| Task to complete |
Reproduce every line of the listing below verbatim, omitting the pictures from your answer.

| Data for analysis |
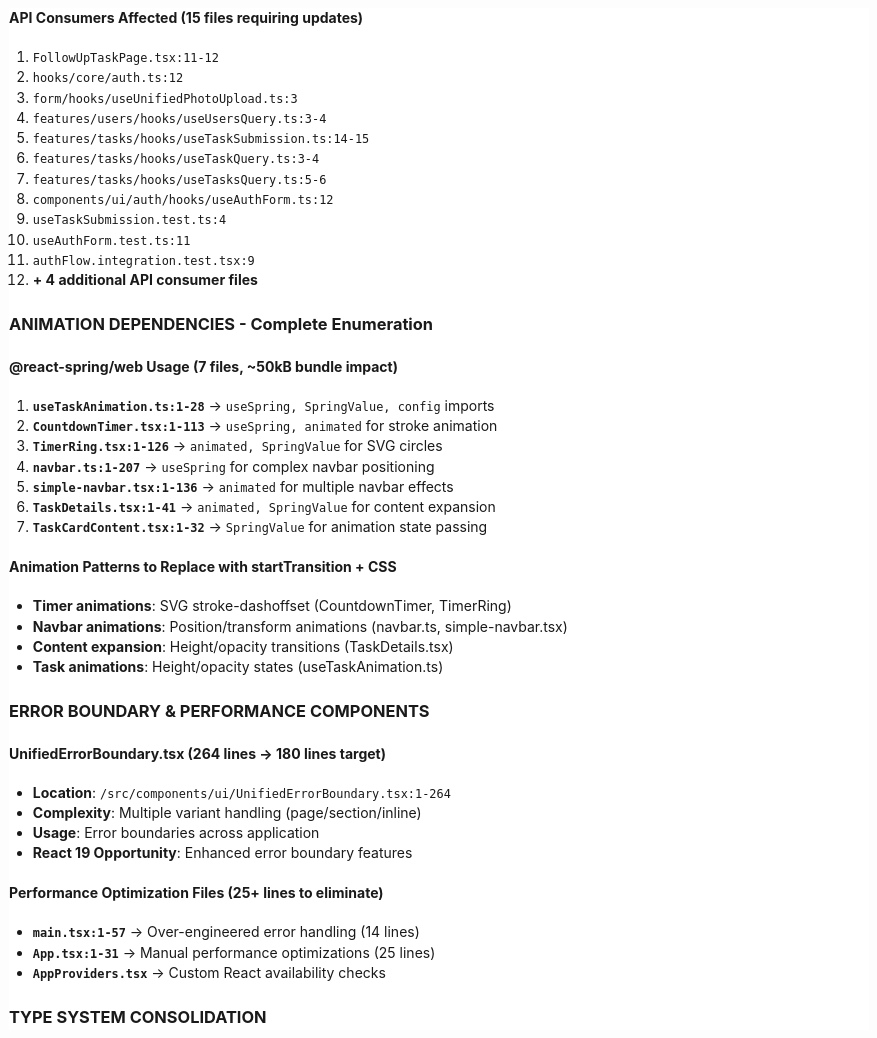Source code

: #### **API Consumers Affected (15 files requiring updates)**
1. `FollowUpTaskPage.tsx:11-12`
2. `hooks/core/auth.ts:12`
3. `form/hooks/useUnifiedPhotoUpload.ts:3`
4. `features/users/hooks/useUsersQuery.ts:3-4`
5. `features/tasks/hooks/useTaskSubmission.ts:14-15`
6. `features/tasks/hooks/useTaskQuery.ts:3-4`
7. `features/tasks/hooks/useTasksQuery.ts:5-6`
8. `components/ui/auth/hooks/useAuthForm.ts:12`
9. `useTaskSubmission.test.ts:4`
10. `useAuthForm.test.ts:11`
11. `authFlow.integration.test.tsx:9`
12. **+ 4 additional API consumer files**

### **ANIMATION DEPENDENCIES - Complete Enumeration**

#### **@react-spring/web Usage (7 files, ~50kB bundle impact)**
1. **`useTaskAnimation.ts:1-28`** → `useSpring, SpringValue, config` imports
2. **`CountdownTimer.tsx:1-113`** → `useSpring, animated` for stroke animation
3. **`TimerRing.tsx:1-126`** → `animated, SpringValue` for SVG circles
4. **`navbar.ts:1-207`** → `useSpring` for complex navbar positioning
5. **`simple-navbar.tsx:1-136`** → `animated` for multiple navbar effects
6. **`TaskDetails.tsx:1-41`** → `animated, SpringValue` for content expansion
7. **`TaskCardContent.tsx:1-32`** → `SpringValue` for animation state passing

#### **Animation Patterns to Replace with startTransition + CSS**
- **Timer animations**: SVG stroke-dashoffset (CountdownTimer, TimerRing)
- **Navbar animations**: Position/transform animations (navbar.ts, simple-navbar.tsx)
- **Content expansion**: Height/opacity transitions (TaskDetails.tsx)
- **Task animations**: Height/opacity states (useTaskAnimation.ts)

### **ERROR BOUNDARY & PERFORMANCE COMPONENTS**

#### **UnifiedErrorBoundary.tsx (264 lines → 180 lines target)**
- **Location**: `/src/components/ui/UnifiedErrorBoundary.tsx:1-264`
- **Complexity**: Multiple variant handling (page/section/inline)
- **Usage**: Error boundaries across application
- **React 19 Opportunity**: Enhanced error boundary features

#### **Performance Optimization Files (25+ lines to eliminate)**
- **`main.tsx:1-57`** → Over-engineered error handling (14 lines)
- **`App.tsx:1-31`** → Manual performance optimizations (25 lines)
- **`AppProviders.tsx`** → Custom React availability checks

### **TYPE SYSTEM CONSOLIDATION**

| Answer to the problem |
Source code

: #### **API Consumers Affected (15 files requiring updates)**
1. `FollowUpTaskPage.tsx:11-12`
2. `hooks/core/auth.ts:12`
3. `form/hooks/useUnifiedPhotoUpload.ts:3`
4. `features/users/hooks/useUsersQuery.ts:3-4`
5. `features/tasks/hooks/useTaskSubmission.ts:14-15`
6. `features/tasks/hooks/useTaskQuery.ts:3-4`
7. `features/tasks/hooks/useTasksQuery.ts:5-6`
8. `components/ui/auth/hooks/useAuthForm.ts:12`
9. `useTaskSubmission.test.ts:4`
10. `useAuthForm.test.ts:11`
11. `authFlow.integration.test.tsx:9`
12. **+ 4 additional API consumer files**

### **ANIMATION DEPENDENCIES - Complete Enumeration**

#### **@react-spring/web Usage (7 files, ~50kB bundle impact)**
1. **`useTaskAnimation.ts:1-28`** → `useSpring, SpringValue, config` imports
2. **`CountdownTimer.tsx:1-113`** → `useSpring, animated` for stroke animation
3. **`TimerRing.tsx:1-126`** → `animated, SpringValue` for SVG circles
4. **`navbar.ts:1-207`** → `useSpring` for complex navbar positioning
5. **`simple-navbar.tsx:1-136`** → `animated` for multiple navbar effects
6. **`TaskDetails.tsx:1-41`** → `animated, SpringValue` for content expansion
7. **`TaskCardContent.tsx:1-32`** → `SpringValue` for animation state passing

#### **Animation Patterns to Replace with startTransition + CSS**
- **Timer animations**: SVG stroke-dashoffset (CountdownTimer, TimerRing)
- **Navbar animations**: Position/transform animations (navbar.ts, simple-navbar.tsx)
- **Content expansion**: Height/opacity transitions (TaskDetails.tsx)
- **Task animations**: Height/opacity states (useTaskAnimation.ts)

### **ERROR BOUNDARY & PERFORMANCE COMPONENTS**

#### **UnifiedErrorBoundary.tsx (264 lines → 180 lines target)**
- **Location**: `/src/components/ui/UnifiedErrorBoundary.tsx:1-264`
- **Complexity**: Multiple variant handling (page/section/inline)
- **Usage**: Error boundaries across application
- **React 19 Opportunity**: Enhanced error boundary features

#### **Performance Optimization Files (25+ lines to eliminate)**
- **`main.tsx:1-57`** → Over-engineered error handling (14 lines)
- **`App.tsx:1-31`** → Manual performance optimizations (25 lines)
- **`AppProviders.tsx`** → Custom React availability checks

### **TYPE SYSTEM CONSOLIDATION**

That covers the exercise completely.